Although many of these changes were welcomed by pain management physicians and their coders, they have been the source of much confusion, in part because not all carriers have published new local medical review policies (LMRPs) that reflect the changes. Many LMRPs, even those that have been revised, include complicated guidelines that govern how and when such injections may be billed.

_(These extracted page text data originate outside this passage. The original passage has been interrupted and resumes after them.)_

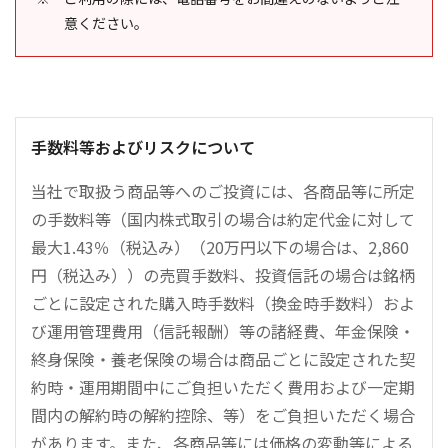
意ください。
手数料等およびリスクについて
当社で取扱う商品等へのご投資には、各商品等に所定
の手数料等（国内株式取引の場合は約定代金に対して
最大1.43％（税込み）（20万円以下の場合は、2,860
円（税込み））の売買手数料、投資信託の場合は銘柄
ごとに設定された購入時手数料（換金時手数料）およ
び運用管理費用（信託報酬）等の諸経費、年金保険・
終身保険・養老保険の場合は商品ごとに設定された契
約時・運用期間中にご負担いただく費用および一定期
間内の解約時の解約控除、等）をご負担いただく場合
があります。また、各商品等には価格の変動等による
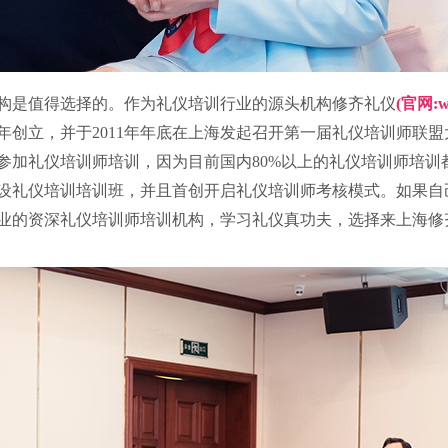
构是值得选择的。作为礼仪培训行业的源头机构修齐礼仪
(官网:ww
0年创立，并于2011年年底在上海发起召开第一届礼仪培训师联
参加礼仪培训师培训，因为目前国内80%以上的礼仪培训师培训
始开设礼仪培训培训班，并且首创开启礼仪培训师考核模式。如果
业的资深礼仪培训师培训机构，学习礼仪真功夫，选择来上海修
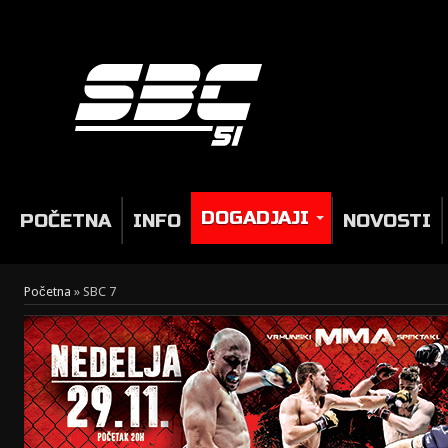
DOGADJAJI
POČETNA
INFO
NOVOSTI
Početna
»
SBC 7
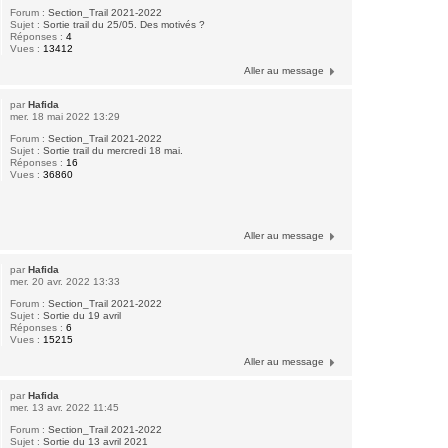
Forum :
Section_Trail 2021-2022
Sujet :
Sortie trail du 25/05. Des motivés ?
Réponses :
4
Vues :
13412
Aller au message
par
Hafida
mer. 18 mai 2022 13:29
Forum :
Section_Trail 2021-2022
Sujet :
Sortie trail du mercredi 18 mai.
Réponses :
16
Vues :
36860
Aller au message
par
Hafida
mer. 20 avr. 2022 13:33
Forum :
Section_Trail 2021-2022
Sujet :
Sortie du 19 avril
Réponses :
6
Vues :
15215
Aller au message
par
Hafida
mer. 13 avr. 2022 11:45
Forum :
Section_Trail 2021-2022
Sujet :
Sortie du 13 avril 2021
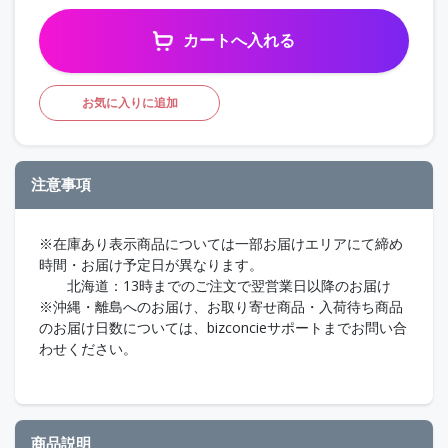
カートへ入れる
お気に入りに追加
注意事項
※在庫あり表示商品については一部お届けエリアにて締め
時間・お届け予定日が異なります。
北海道：13時までのご注文で翌営業日以降のお届け
※沖縄・離島へのお届け、お取り寄せ商品・入荷待ち商品
のお届け日数については、bizconcieサポートまでお問い合
わせください。
商品説明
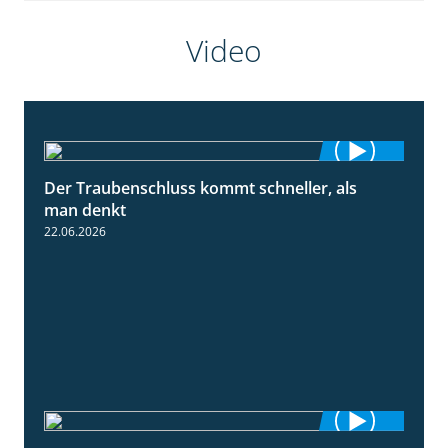
Video
Der Traubenschluss kommt schneller, als
2:39
man denkt
22.06.2026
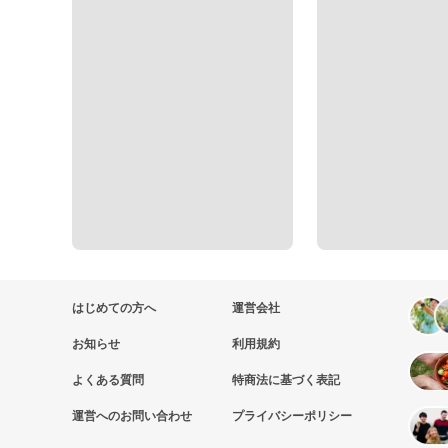
はじめての方へ
運営会社
お知らせ
利用規約
よくある質問
特商法に基づく表記
運営へのお問い合わせ
プライバシーポリシー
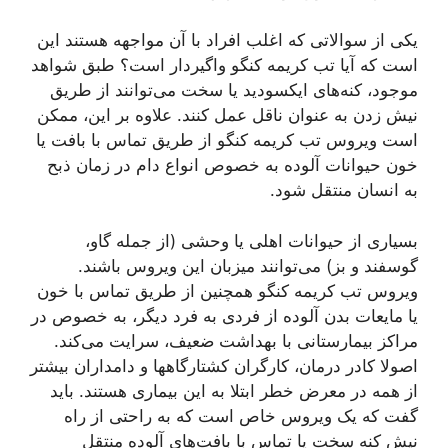
یکی از سوالاتی که اغلب افراد با آن مواجھه هستند این
است که آیا تب کریمه کنگو واگیردار است؟ طبق شواهد
موجود، کنه‌های ایکسودید یا سخت می‌توانند از طریق
نیش زدن به عنوان ناقل عمل کنند. علاوه بر این، ممکن
است ویروس تب کریمه کنگو از طریق تماس با بافت یا
خون حیوانات آلوده به خصوص انواع دام در زمان ذبح
به انسان منتقل شود.
بسیاری از حیوانات اهلی یا وحشی (از جمله گاو،
گوسفند و بز) می‌توانند میزبان این ویروس باشند.
ویروس تب کریمه کنگو همچنین از طریق تماس با خون
یا مایعات بدن آلوده از فردی به فرد دیگر، به خصوص در
مراکز بیمارستانی با بھداشت ضعیف، سرایت می‌کند.
اصولا کادر درمان، کارگران کشتارگاهھا و دامداران بیشتر
از همه در معرض خطر ابتلا به این بیماری هستند. باید
گفت که یک ویروس خاص است که به راحتی از راه
نیش کنه سخت یا تماس با بافت‌های آلوده منتقل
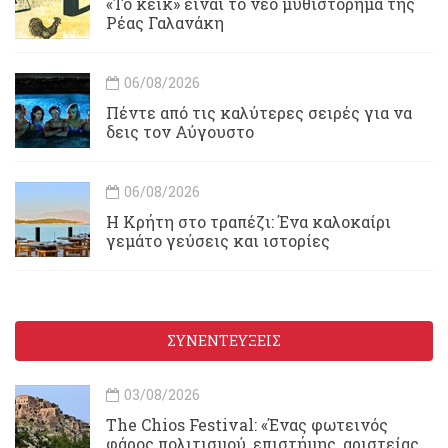
«Το κέικ» είναι το νέο μυθιστόρημα της
Ρέας Γαλανάκη
06/08/2026
Πέντε από τις καλύτερες σειρές για να
δεις τον Αύγουστο
06/08/2026
Η Κρήτη στο τραπέζι: Ένα καλοκαίρι
γεμάτο γεύσεις και ιστορίες
ΣΥΝΕΝΤΕΥΞΕΙΣ
03/08/2026
Τhe Chios Festival: «Ένας φωτεινός
φάρος πολιτισμού, επιστήμης, αριστείας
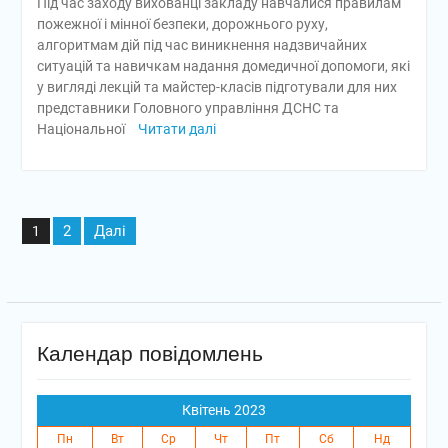
Під час заходу вихованці закладу навчалися правилам
пожежної і мінної безпеки, дорожнього руху,
алгоритмам дій під час виникнення надзвичайних
ситуацій та навичкам надання домедичної допомоги, які
у вигляді лекцій та майстер-класів підготували для них
представники Головного управління ДСНС та
Національної
Читати далі
Пагінація
2
Далі
1
записів
Календар повідомлень
Квітень 2023
Пн
Вт
Ср
Чт
Пт
Сб
Нд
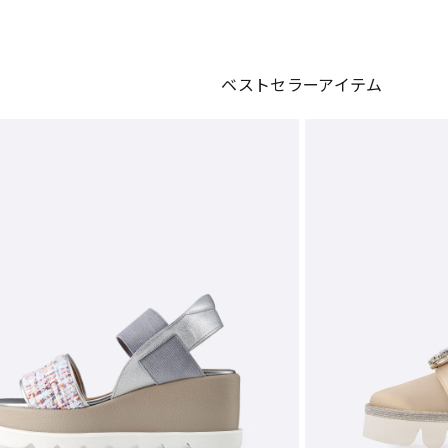
ベストセラーアイテム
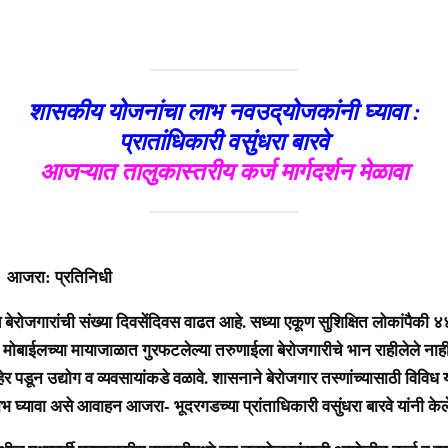
शासकीय योजनांचा लाभ नवउद्‌योजकांनी घ्यावा :
प्रातांधिकारी वसुंधरा बारवे
आजऱ्यात तालुकास्तरीय कर्ज मार्गदर्शन मेळावा
प्रतिनिधी
जगारांची संख्या दिवसेंदिवस वाढत आहे. सध्या एकूण सुशिक्षित लोकांपैकी 
 मोबाईलच्या मायाजाळात गुरफटलेल्या तरुणाईला बेरोजगारीचे भान राहीलेले नाह
र पडून उद्योग व व्यवसायांकडे वळावे. शासनाने बेरोजगार तस्णांच्यासाठी विविध 
भ घ्यावा असे आवाहन आजरा- भूदरगडच्या प्रांताधिकारी वसुंधरा बारवे यांनी केल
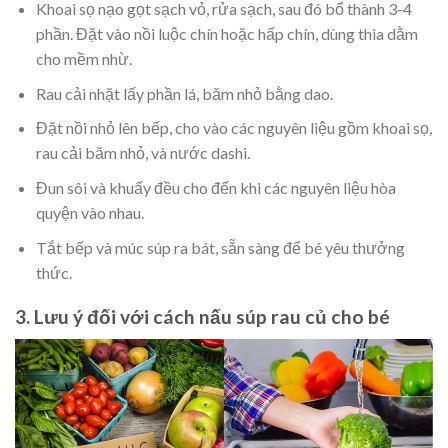
Khoai sọ nạo gọt sạch vỏ, rửa sạch, sau đó bổ thành 3-4
phần. Đặt vào nồi luộc chín hoặc hấp chín, dùng thìa dằm
cho mềm nhừ.
Rau cải nhặt lấy phần lá, băm nhỏ bằng dao.
Đặt nồi nhỏ lên bếp, cho vào các nguyên liệu gồm khoai sọ,
rau cải băm nhỏ, và nước dashi.
Đun sôi và khuấy đều cho đến khi các nguyên liệu hòa
quyện vào nhau.
Tắt bếp và múc súp ra bát, sẵn sàng để bé yêu thưởng
thức.
3. Lưu ý đối với cách nấu súp rau củ cho bé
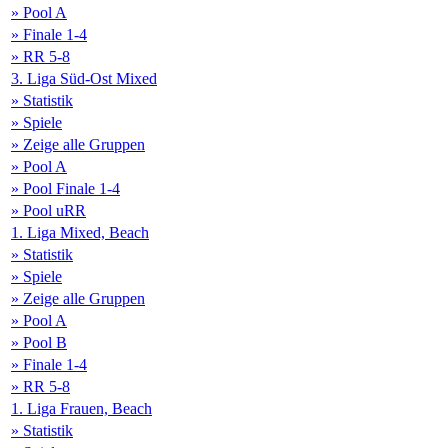
» Pool A
» Finale 1-4
» RR 5-8
3. Liga Süd-Ost Mixed
» Statistik
» Spiele
» Zeige alle Gruppen
» Pool A
» Pool Finale 1-4
» Pool uRR
1. Liga Mixed, Beach
» Statistik
» Spiele
» Zeige alle Gruppen
» Pool A
» Pool B
» Finale 1-4
» RR 5-8
1. Liga Frauen, Beach
» Statistik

Diagnostic and Therapeutic Injections
The term "facet joint injection" describes two distinct, although related, procedures. The first, sometimes referred to as an intra-articular block, involves the injection of anesthetic and/or steroid to denervate temporarily the paravertebral facet joint, which Coders' Desk Reference defines as "the bony surfaces between which vertebrae articulate with each other." In the second procedure, the injection is made into the facet joint nerve, often referred to as the median branch nerve. Both injections require fluoroscopic guidance.
Facet joint and median branch nerve injections are performed for two reasons. The first -- and, according to many LMRPs, the most important -- is as a diagnostic tool. The injections are used to document or confirm suspicions of posterior elemental biomechanical back pain by helping to determine whether a joint has structural abnormalities. Once the pain has been blocked, the patient may be asked to perform the same activities that usually aggravate the pain, and record any effects. The absence of lower back pain after the injections suggests that the facet joints are the source of the symptoms.
The injections may also be used therapeutically to provide temporary pain relief that may facilitate other types of treatment, such as physical therapy. Usually, these injections are given only to patients whose back pain is neither disc-related nor radicular (i.e., related to nerve roots).
Coding the Procedures
CPT includes the following four codes to report facet joint injections:
64470 -- injection, anesthetic agent and/or steroid, paravertebral facet joint or facet joint nerve; cervical or thoracic, single level
64472 -- ... cervical or thoracic, each additional level (list separately in addition to code for primary procedure)
64475 -- ... lumbar or sacral, single level
64476 -- ... lumbar or sacral, each additional level (list separately in addition to code for primary procedure).